Shaan agrees with Stuart

Tari says, "that's a horribly phrased question i just asked"

Tari says, "can anyone help me say what i mean?"

Tari says, "ahem"

stevej says, "A ood argument for encore and otehr WebMOOs?"

Jan laughs

Tomoe says, "Stuart, students often start out with teh web interface in Tapped In then migrate to the text client for easier net3work experiences. once they 'get' the lay of the land, they seem to need it less."

Grommit says, "junk article otherwise. But I've never used AIM in any real way, and I was struck by how the only way you could communicate an emotion was to say it - like a phone conversation."

Nolan says, "amy the problem is that programmerness does not support multiple learning styles"

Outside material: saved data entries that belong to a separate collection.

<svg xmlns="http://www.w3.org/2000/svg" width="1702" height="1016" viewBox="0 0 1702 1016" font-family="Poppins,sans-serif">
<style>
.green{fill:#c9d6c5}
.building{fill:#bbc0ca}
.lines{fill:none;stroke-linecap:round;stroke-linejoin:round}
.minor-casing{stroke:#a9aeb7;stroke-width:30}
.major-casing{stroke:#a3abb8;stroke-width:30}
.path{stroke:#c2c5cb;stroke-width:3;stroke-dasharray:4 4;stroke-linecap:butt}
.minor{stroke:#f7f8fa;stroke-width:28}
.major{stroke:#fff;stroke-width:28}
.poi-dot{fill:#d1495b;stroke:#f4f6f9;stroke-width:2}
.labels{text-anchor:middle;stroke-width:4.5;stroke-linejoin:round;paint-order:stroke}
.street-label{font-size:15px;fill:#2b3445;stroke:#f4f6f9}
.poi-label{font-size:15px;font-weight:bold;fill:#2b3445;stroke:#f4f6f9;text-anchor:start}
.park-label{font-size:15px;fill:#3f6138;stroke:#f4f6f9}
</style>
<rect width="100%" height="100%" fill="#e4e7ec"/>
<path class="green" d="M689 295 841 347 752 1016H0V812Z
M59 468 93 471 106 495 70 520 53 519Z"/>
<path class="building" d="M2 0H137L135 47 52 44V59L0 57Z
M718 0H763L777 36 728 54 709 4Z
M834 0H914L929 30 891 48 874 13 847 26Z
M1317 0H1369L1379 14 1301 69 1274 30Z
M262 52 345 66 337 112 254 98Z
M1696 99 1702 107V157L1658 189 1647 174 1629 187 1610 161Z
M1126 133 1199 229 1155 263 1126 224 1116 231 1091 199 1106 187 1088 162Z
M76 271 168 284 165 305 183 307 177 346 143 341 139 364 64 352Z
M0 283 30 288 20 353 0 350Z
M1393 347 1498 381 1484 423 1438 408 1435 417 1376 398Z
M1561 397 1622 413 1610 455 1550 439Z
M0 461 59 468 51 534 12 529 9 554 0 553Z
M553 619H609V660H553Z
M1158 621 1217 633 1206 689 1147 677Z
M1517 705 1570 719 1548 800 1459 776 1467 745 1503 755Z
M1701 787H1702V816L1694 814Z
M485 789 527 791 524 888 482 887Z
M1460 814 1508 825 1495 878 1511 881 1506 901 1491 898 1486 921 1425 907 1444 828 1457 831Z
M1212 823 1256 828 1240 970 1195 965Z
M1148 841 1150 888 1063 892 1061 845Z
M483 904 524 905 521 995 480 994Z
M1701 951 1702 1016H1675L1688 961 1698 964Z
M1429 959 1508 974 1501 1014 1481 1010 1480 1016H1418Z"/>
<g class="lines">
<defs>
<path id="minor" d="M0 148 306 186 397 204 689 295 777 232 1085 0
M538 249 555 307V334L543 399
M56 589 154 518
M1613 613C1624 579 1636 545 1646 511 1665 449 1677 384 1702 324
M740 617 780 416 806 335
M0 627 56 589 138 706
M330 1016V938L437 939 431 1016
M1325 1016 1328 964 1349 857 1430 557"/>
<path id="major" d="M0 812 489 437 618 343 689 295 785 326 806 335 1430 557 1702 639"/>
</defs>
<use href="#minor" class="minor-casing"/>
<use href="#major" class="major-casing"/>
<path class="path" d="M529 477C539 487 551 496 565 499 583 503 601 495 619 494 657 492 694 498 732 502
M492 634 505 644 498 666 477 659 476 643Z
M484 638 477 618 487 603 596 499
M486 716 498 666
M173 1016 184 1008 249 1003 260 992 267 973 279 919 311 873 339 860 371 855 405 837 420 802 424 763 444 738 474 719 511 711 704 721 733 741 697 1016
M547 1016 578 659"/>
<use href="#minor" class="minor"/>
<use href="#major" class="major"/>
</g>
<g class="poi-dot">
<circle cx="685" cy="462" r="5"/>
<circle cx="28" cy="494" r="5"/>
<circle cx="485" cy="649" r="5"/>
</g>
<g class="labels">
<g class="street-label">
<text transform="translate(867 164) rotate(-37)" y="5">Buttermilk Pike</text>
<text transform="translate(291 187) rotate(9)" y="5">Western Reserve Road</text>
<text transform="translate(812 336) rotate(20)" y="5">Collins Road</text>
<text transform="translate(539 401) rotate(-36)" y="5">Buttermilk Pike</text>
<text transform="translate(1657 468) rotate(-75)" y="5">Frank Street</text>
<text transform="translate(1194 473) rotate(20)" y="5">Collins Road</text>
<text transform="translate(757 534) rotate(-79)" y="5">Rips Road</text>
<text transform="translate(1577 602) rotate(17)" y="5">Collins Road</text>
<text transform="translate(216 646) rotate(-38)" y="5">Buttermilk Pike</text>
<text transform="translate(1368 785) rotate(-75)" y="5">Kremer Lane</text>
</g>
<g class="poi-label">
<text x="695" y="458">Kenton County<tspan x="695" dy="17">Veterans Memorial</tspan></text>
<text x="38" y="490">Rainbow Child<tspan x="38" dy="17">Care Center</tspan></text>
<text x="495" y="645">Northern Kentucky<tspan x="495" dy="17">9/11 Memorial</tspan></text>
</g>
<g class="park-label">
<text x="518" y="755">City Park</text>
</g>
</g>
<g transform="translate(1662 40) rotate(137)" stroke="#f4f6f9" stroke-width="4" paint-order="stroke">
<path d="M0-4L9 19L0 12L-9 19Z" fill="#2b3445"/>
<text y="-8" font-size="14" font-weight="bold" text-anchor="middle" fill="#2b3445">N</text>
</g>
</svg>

SCog [to Tari]: i admit i hardly ever even read room descriptions once i've been there

SCog blushes.

Amy [to Tomoe]: I didn't know that. Interesting.

Grommit says, "this might be obvious to all, but nevertheless, just the added ':' and we're a place."

Stuart says, "but I don't evolving MOOs means attaching graphics"

Nolan says, "and often constructionism is a learning style in itself, it seems..."

Bradley [to Grommit]: A lot of Java clients are like that.